CRÍTICA DE ROBIN HOOD

Por Francis Díaz Fontán
 
Robin Hood es uno de esos temas que ha sido llevado tantas veces al cine que, al igual que Tarzán, casi merecería ser considerado un género cinematográfico en sí mismo, tanto que incluso Mel Brooks nos trajo una parodia del mito.

Tanto es así, que incluso en 1991, tuvimos dos versiones del personaje en el mismo año, Robin Hood, El Magnífico (John Irving, 1991) y Robin Hood, Príncipe De Los Ladrones (Kevin Reynolds, 1991), en las que Patrick Bergin y Kevin Costner respectivamente, nos ofrecían, con desigual popularidad, dos versiones bastante diferentes, tanto en el plantel de villanos, como en la identidad de algunos personajes, como incluso en el sexo de algunos de ellos, y es que en una de las versiones, el personaje de Will es en realidad una Marian disfrazada interpretada por Uma Thurman, a lo Barbra Streisand en Yentl (Barbra Streisand, 1983), y en el otro, Will, interpretado por Christian Slater, es el hermano pequeño de Robin.

Esta versión no es una excepción, ya que es también el personaje de Will uno de los que varían, y nos ofrecen cierta sorpresa dentro del nuevo status de la mitología, pero además, esta nueva versión nos trae muuchas más sorpresas, ya que desde la estética, hasta la narrativa, tenemos una de las versiones más delirantemente frescas y novedosas de las que hemos visto del héroe.
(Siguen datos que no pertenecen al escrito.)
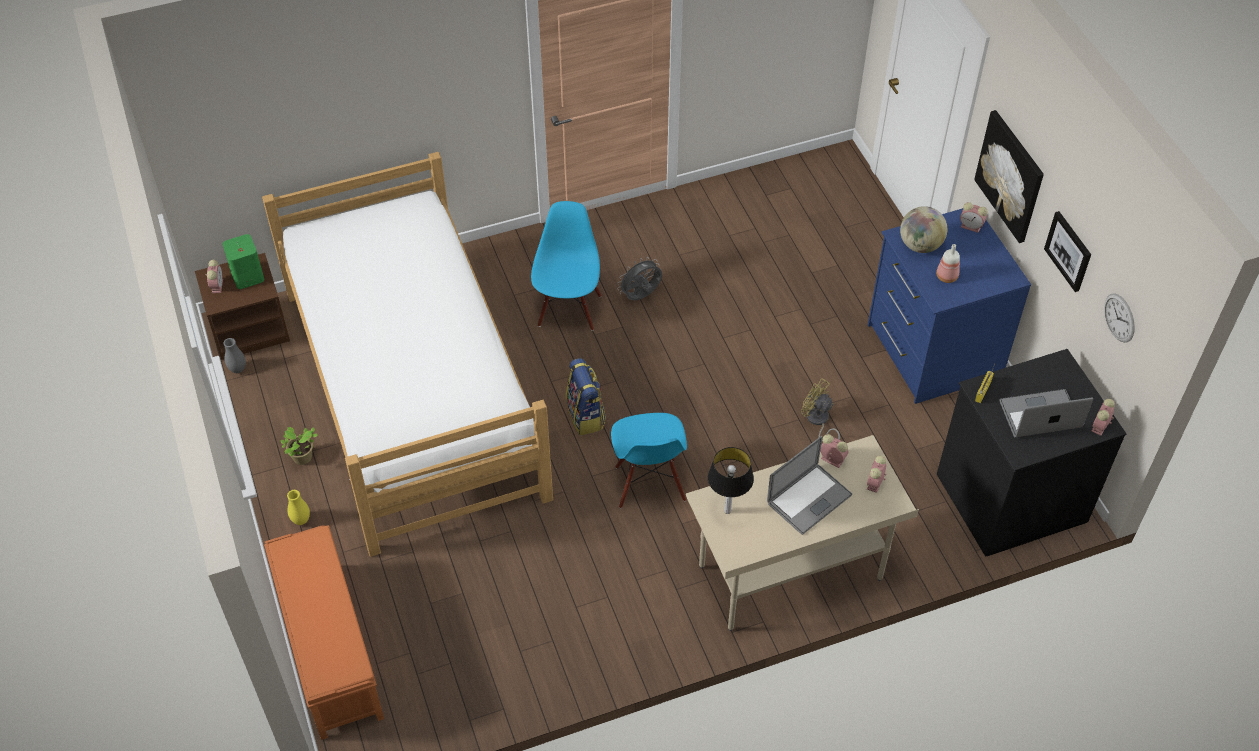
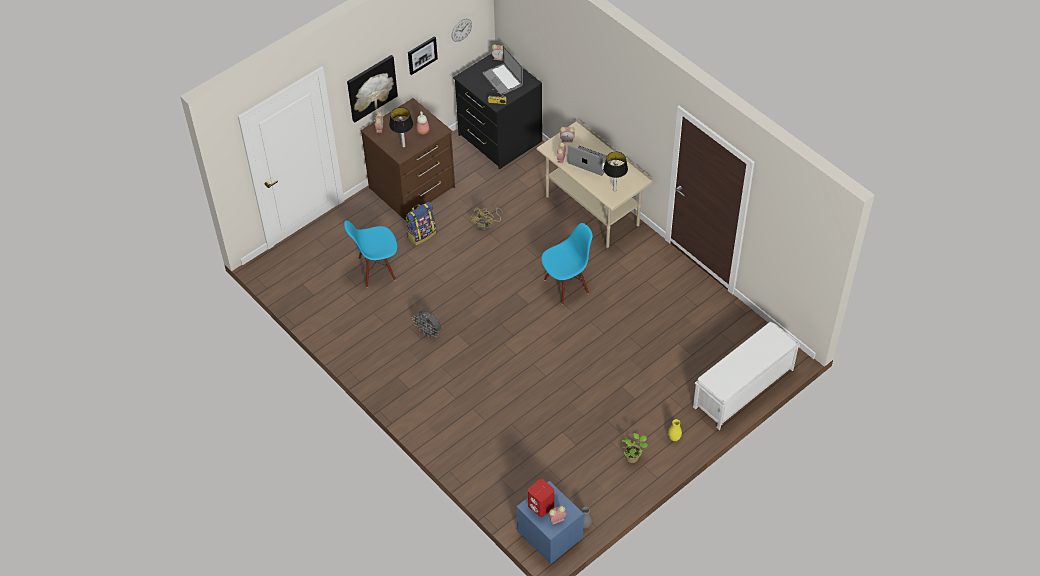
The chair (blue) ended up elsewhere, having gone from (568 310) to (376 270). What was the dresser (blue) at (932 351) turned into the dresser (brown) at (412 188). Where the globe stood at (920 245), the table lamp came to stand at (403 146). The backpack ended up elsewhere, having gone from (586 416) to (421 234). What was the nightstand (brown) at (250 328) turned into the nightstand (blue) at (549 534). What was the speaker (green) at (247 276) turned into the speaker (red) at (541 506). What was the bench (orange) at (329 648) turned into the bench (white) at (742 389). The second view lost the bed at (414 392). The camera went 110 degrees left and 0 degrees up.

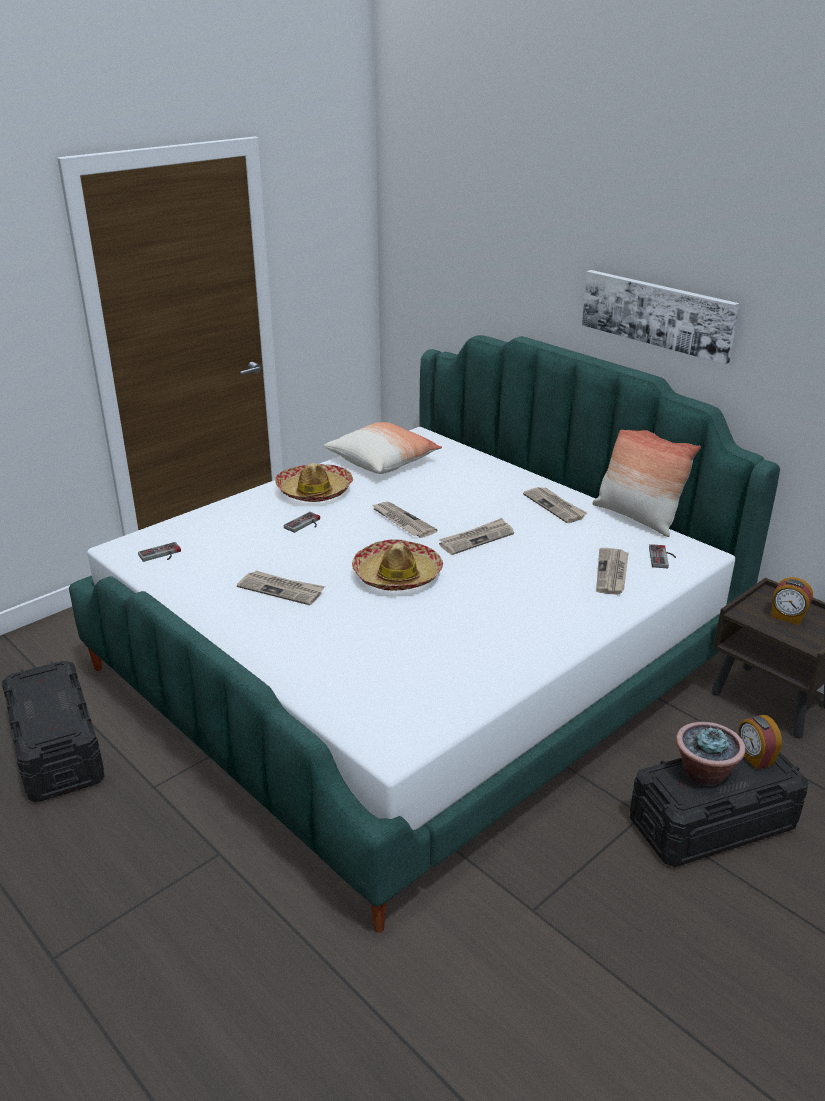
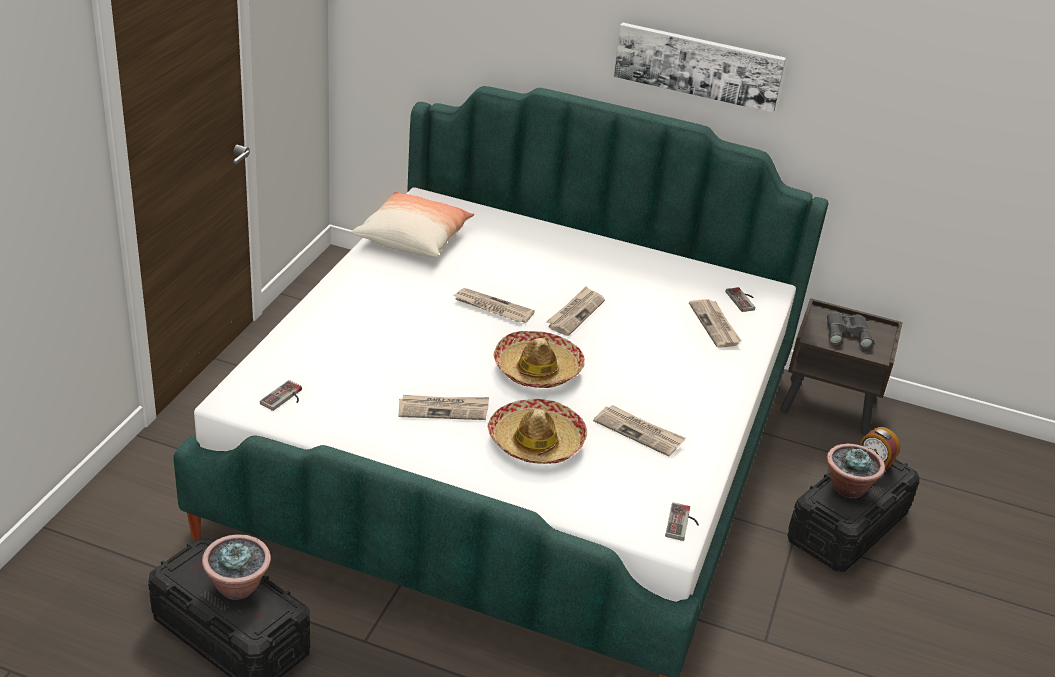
The second view gained the potted plant at (238 586). The hat ended up elsewhere, having gone from (314 491) to (536 441). The newspaper ended up elsewhere, having gone from (555 506) to (639 432). The game controller ended up elsewhere, having gone from (305 525) to (683 524). Where the alarm clock stood at (787 617), the binoculars (grey) came to stand at (847 333). The second view lost the pillow at (636 517). The camera went 30 degrees left and 5 degrees up.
La peli ya advierte que la cosa no va a ser igual, cuando el narrador de la historia nos propone olvidar el elemento histórico, y centrarnos en la parte más estimulante de un relato, lo que supone un punto de partida perfecto para ver un Nottingham medieval con un montón de anacronismos tanto en ambiente como en vestimenta en que las influencias del S.XX, especialmente de Art Decò y la era industrial, podemos ver un escenario que permanentemente nos recuerda a la época contemporánea, pero que tiene el detalle de no caer en un simple steampunk. El resultado es genial, porque además afecta a la forma en que saboreamos las secuencias de acción. Las escenas de las cruzadas parecen ahora una incursión contemporanea en Faluja, con arcos y flechas en lugar de rifles, pero detalles como francotiradores en altos, o aspecto de camuflaje arenoso en los atuendos, y el sheriff de Nottingham portará una gabardina muy moderna, a caballo entre la de un oficial de la SS y de un burócrata de la era Mcarthy. El resultado es absolutamente genial.

Una de las influencias más evidentes es la de otro personaje enmascarado como es Batman -e incluso podréis escuchar algún diálogo de Batman Begins transcrito literalmente- y El Zorro, ya que el juego establecido entre Hopkins y Banderas en La Máscara Del Zorro (Martin Campbell, 1998) repetido aquí por Jamie Fox y Taron Egerton, geniales en sus respectivos papeles.
Los actores están geniales, aunque merece mencionar a dos: Jamie Fox, que interpreta a un personaje muy similar a ratos al de Morgan Freeman en El Príncipe De Los Ladrones, que cumple una misión muy similar a la de Freeman en Batman Begins, con lo que quizá sin pretenderlo, homenajea aquí a Morgan Freeman por partida doble; Y Ben Mendelsohn, que se convierte en una anomalía multi- dimensional al seguir interpretando al mismo villano que ya interpretó en Rogue One (Garreth Edwards, 2016) y Ready Player One (Spielberg, 2018), como si en cada universo peliculero hubiera una versión de Mendelsohn cumpliendo la misma función de corrupción, abuso de poder, y desprecio por la gente de bien. Y lo más curioso, es que no nos cansamos de ello! Ya estoy deseando ver en un nuevo ambiente al malo de Ben ocupando un puestazo, y abusando de su posición.

La acción merece una atención especial, ya que es tremendamente estimulante, muy bien rodada, y hace que la peli se vea con muchísimo agrado, ya que es una peli que no aburre ni un poquito, y en la que no para de suceder algo, y es posiblemente eso lo que hace que la peli sea tan recomendable, la narrativa ágil, el tempo, y la acción bien llevada, algo que no todos los directores consiguen, pero que Otto Bathurst ha podido conseguir a la perfección.

Muy recomendable, para todo tipo de público, y un soplo de aire fresco entre la seriedad de la última versión de Robin de Ridley Scott, y la próxima, que no conocemos, ¡pero si cruzamos los dedos podría ser en el espacio!

Lo Mejor: Jamie Foxx, Mendelson, la acción, el factor visual en general, y Taron Egerton, un gran Batman, esto... Un gran Robin.

Lo Peor: Jamie Dornan, lleva su sosez a límites increíbles incluso en lineas de diálogo en que su falta de sabor no tenía cabida.